SUPPLIED PASSAGE:
This project aims to analyze the uniform participation patterns of MPI processes in C/C++ code using LLVM/Clang. By leveraging the LLVM framework, we developed a custom analysis pass that identifies MPI communication calls & detects patterns of uniform participation among MPI processes.

1. Hardik Pawar
2. Karan Sathish
3. Abhishek Yadav
4. Harshit Dhoot

• MPI Communication Analysis: Detects & analyzes MPI_Send and MPI_Recv calls.
• Uniform Participation Detection: Identifies uniform participation patterns across MPI processes.
• Automated shell script execution: Simplifies the process of running the analysis by using a single command.
• Detailed Reporting: Provides comprehensive reports on detected communication patterns.
• LLVM/Clang Integration: Utilizes LLVM's powerful analysis and transformation capabilities.

• MPIAnalysisPass.cpp: An LLVM pass that analyzes MPI communication patterns in the provided IR code. It detects MPI_Send & MPI_Recv calls, extracts relevant information, and analyzes uniform participation patterns among the MPI processes.

Records drawn from a data source:
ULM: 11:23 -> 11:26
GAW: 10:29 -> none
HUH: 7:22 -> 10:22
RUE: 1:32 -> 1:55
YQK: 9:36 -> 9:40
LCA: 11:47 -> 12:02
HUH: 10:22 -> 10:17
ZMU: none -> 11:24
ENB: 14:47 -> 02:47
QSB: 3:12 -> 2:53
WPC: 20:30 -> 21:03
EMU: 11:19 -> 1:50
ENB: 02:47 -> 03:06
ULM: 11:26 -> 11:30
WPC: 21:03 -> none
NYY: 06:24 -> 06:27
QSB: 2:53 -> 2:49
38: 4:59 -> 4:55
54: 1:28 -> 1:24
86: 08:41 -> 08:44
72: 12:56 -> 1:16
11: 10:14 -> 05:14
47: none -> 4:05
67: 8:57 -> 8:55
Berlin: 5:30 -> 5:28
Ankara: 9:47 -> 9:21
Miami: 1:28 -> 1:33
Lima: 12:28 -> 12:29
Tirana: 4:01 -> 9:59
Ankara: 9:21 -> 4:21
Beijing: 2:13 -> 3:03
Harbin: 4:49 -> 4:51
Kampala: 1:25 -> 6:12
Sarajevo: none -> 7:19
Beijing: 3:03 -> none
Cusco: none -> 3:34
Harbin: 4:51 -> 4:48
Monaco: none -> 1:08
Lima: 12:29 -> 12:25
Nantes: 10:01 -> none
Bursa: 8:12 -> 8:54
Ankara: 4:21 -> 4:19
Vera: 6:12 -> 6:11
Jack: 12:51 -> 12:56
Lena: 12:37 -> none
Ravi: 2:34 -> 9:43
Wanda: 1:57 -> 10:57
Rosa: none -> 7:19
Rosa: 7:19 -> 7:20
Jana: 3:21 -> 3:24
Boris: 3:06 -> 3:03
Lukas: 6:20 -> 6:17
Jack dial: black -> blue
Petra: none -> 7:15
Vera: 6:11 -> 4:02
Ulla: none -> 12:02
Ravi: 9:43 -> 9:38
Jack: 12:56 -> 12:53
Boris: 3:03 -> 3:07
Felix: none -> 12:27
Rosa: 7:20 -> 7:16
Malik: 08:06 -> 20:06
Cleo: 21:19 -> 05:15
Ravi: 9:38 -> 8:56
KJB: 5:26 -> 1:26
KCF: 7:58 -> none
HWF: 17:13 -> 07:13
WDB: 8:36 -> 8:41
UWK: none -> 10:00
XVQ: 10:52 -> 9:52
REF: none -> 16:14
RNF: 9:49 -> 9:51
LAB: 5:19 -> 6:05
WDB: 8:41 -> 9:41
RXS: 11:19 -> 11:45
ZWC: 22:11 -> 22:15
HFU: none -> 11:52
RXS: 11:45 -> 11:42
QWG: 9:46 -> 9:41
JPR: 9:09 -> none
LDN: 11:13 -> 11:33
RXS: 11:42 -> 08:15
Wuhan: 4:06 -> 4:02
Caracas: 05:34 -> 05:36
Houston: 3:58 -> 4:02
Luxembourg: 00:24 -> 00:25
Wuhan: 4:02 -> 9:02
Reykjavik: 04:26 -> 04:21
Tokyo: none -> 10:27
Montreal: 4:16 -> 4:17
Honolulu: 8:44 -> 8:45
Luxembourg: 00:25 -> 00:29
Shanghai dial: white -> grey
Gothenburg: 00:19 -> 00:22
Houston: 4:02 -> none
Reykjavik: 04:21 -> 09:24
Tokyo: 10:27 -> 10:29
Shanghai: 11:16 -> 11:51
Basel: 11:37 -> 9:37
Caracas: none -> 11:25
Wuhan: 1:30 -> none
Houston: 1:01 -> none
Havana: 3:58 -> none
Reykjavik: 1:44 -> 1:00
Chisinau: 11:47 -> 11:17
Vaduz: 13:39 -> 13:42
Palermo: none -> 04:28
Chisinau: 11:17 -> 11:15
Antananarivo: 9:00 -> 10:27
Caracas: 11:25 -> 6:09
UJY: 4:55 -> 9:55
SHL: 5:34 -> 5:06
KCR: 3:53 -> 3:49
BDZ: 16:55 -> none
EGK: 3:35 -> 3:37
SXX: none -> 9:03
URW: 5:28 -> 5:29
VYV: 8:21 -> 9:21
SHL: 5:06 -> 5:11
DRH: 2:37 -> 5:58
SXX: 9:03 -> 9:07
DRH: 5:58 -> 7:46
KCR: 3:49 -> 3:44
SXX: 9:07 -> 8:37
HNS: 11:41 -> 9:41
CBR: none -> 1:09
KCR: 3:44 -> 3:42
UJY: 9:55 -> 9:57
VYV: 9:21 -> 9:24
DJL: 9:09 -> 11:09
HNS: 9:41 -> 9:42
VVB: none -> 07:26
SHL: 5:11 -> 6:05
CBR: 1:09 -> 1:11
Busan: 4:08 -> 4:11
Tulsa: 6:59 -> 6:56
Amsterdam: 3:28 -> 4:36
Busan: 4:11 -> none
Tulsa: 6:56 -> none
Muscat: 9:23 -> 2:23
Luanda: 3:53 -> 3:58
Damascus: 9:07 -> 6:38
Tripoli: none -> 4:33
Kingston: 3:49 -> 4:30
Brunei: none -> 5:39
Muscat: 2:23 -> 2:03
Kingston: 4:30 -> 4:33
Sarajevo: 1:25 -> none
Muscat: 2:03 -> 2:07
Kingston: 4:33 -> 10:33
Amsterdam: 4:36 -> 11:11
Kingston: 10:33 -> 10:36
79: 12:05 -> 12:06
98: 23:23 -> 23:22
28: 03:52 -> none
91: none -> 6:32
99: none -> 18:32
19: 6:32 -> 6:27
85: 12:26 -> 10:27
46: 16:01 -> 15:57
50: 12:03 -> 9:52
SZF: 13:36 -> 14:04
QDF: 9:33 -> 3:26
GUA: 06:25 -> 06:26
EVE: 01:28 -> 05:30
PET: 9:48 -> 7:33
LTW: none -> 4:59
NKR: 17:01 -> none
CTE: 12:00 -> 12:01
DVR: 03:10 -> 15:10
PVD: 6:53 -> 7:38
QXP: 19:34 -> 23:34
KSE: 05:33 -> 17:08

REQUIRED WORK:
- A) Transcribe part of the MPI analysis project description, beginning at the words "This project aims" and stopping after "detected communication patterns.".
- B) According to the MPI analysis project description, which two MPI calls does the custom analysis detect?
- C) Take the MPI analysis project description further, writing on from the point where it stops.

RESULTS FOR EACH TASK:
- A)
This project aims to analyze the uniform participation patterns of MPI processes in C/C++ code using LLVM/Clang. By leveraging the LLVM framework, we developed a custom analysis pass that identifies MPI communication calls & detects patterns of uniform participation among MPI processes.

1. Hardik Pawar
2. Karan Sathish
3. Abhishek Yadav
4. Harshit Dhoot

• MPI Communication Analysis: Detects & analyzes MPI_Send and MPI_Recv calls.
• Uniform Participation Detection: Identifies uniform participation patterns across MPI processes.
• Automated shell script execution: Simplifies the process of running the analysis by using a single command.
• Detailed Reporting: Provides comprehensive reports on detected communication patterns.

- B) MPI_Send and MPI_Recv.

- C)
• Input C Files:

  1. original.c: The original MPI C code as given in the problem statement. The program consists of the following process communication:

     • Process 0 sends data to Process 1 with tag 0
     • Process 1 receives data from Process 0 with tag 0

  2. mpi_example.c: A simple MPI program demonstrating point-to-point communication between processes using both the default communicator (MPI_COMM_WORLD) and custom communicators. The program performs consists of the following process communication:

     • Process 0 sends data to Process 1 using tag 0.
     • Process 4 sends data to Process 5 using tag 2.
     • Process 2 sends data to Process 3 using tag 1.
     • Process 6 sends data to Process 7 using tag 3.

  3. mpi_example2.c: An extended version of the mpi_example.c program with additional communication patterns. The program consists of the following process communication:

     • Process 0 sends data to Process 1 with tag 0
     • Process 0 sends data to Process 2 with tag 0
     • Process 1 receives data from Process 0 with tag 0
     • Process 2 receives data from Process 0 with tag 0

• run_mpi_analysis.sh: A script that automates the process of compiling the MPI program to LLVM IR, building the LLVM analysis pass, and running the analysis pass on the generated LLVM IR. This script streamlines the process, making it easy to execute the entire workflow with a single command.

• input.ll: LLVM IR (Intermediate Representation) of the mpi_example.c code, generated by Clang. This file serves as the input for the LLVM pass.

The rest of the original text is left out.